ChunkFlow: Communication-Aware Chunked Prefetching for Layerwise Offloading in Distributed Diffusion Transformer Inference
For practitioners deploying large diffusion transformers on distributed GPU systems with PCIe, ChunkFlow provides a practical method to reduce memory footprint without sacrificing inference speed.
ChunkFlow addresses prefetch latency in layerwise offloading for diffusion transformer inference by co-scheduling prefetch and collective communication. It achieves up to 1.28x step-time speedup over SGLang and reduces peak GPU memory by up to 49% with near-zero overhead in small-workload regimes.
Layerwise offloading reduces the GPU memory footprint of large diffusion transformer (DiT) inference by prefetching upcoming layers from host memory, but its effectiveness hinges on hiding prefetch latency behind per-layer computation. This assumption breaks down when the per-GPU compute workload is small. Moreover, on PCIe-only nodes, prefetch and inter-GPU collective communications such as all-reduce and all-to-all contend on the shared PCIe path, exposing prefetch latency even when compute would otherwise hide it.
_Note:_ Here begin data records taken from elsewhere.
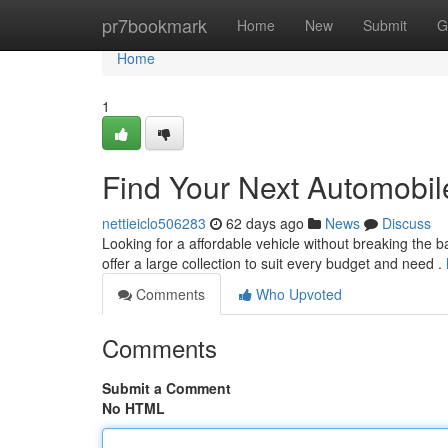
Home
pr7bookmark
Home
New
Submit
G
Home
1
Find Your Next Automobil
nettieiclo506283
62 days ago
News
Discuss
Looking for a affordable vehicle without breaking the 
offer a large collection to suit every budget and need .
Comments
Who Upvoted
Comments
Submit a Comment
No HTML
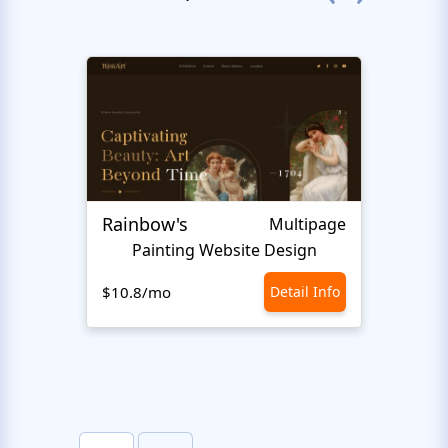
Rainbow's
Inter
Multipage
Painting Website Design
$10.8/mo
Detail Info
$10.8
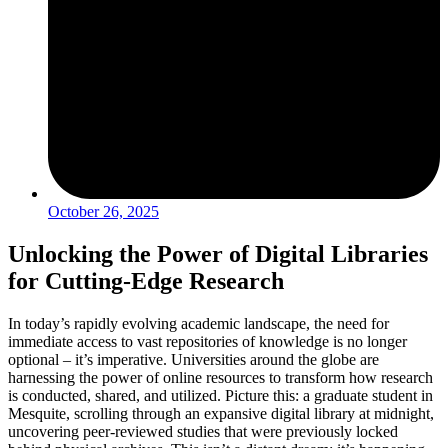
October 26, 2025
Unlocking the Power of Digital Libraries
for Cutting-Edge Research
In today’s rapidly evolving academic landscape, the need for
immediate access to vast repositories of knowledge is no longer
optional – it’s imperative. Universities around the globe are
harnessing the power of online resources to transform how research
is conducted, shared, and utilized. Picture this: a graduate student in
Mesquite, scrolling through an expansive digital library at midnight,
uncovering peer-reviewed studies that were previously locked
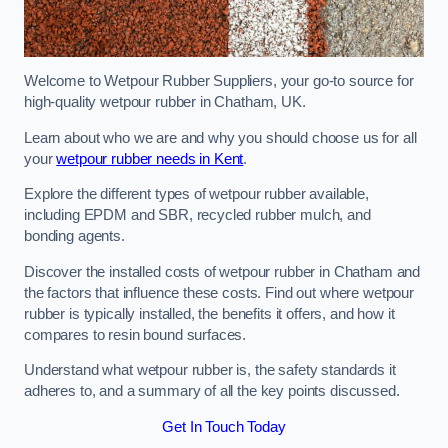
Welcome to Wetpour Rubber Suppliers, your go-to source for
high-quality wetpour rubber in Chatham, UK.
Learn about who we are and why you should choose us for all
your
wetpour rubber needs in Kent
.
Explore the different types of wetpour rubber available,
including EPDM and SBR, recycled rubber mulch, and
bonding agents.
Discover the installed costs of wetpour rubber in Chatham and
the factors that influence these costs. Find out where wetpour
rubber is typically installed, the benefits it offers, and how it
compares to resin bound surfaces.
Understand what wetpour rubber is, the safety standards it
adheres to, and a summary of all the key points discussed.
Get In Touch Today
We revisit layerwise offloading as a co-scheduling problem between prefetch and communication, guided by a first-order analytical model that predicts when prefetch can be hidden by computation. Building on this model, we design ChunkFlow, a communication-aware, chunk-granular offloading runtime that adaptively yields to collective communication and smoothly trades GPU memory for prefetch volume. On three representative diffusion transformers running on two H100 GPUs over PCIe with Ulysses sequence parallelism, ChunkFlow delivers up to 1.28x step-time speedup over SGLang's existing layerwise offloading, reduces peak GPU memory by up to 49% over the no-offload baseline at near-identical step time once the workload is large enough, and exposes a tunable memory-latency tradeoff that recovers near-zero step-time overhead in the small-workload regime.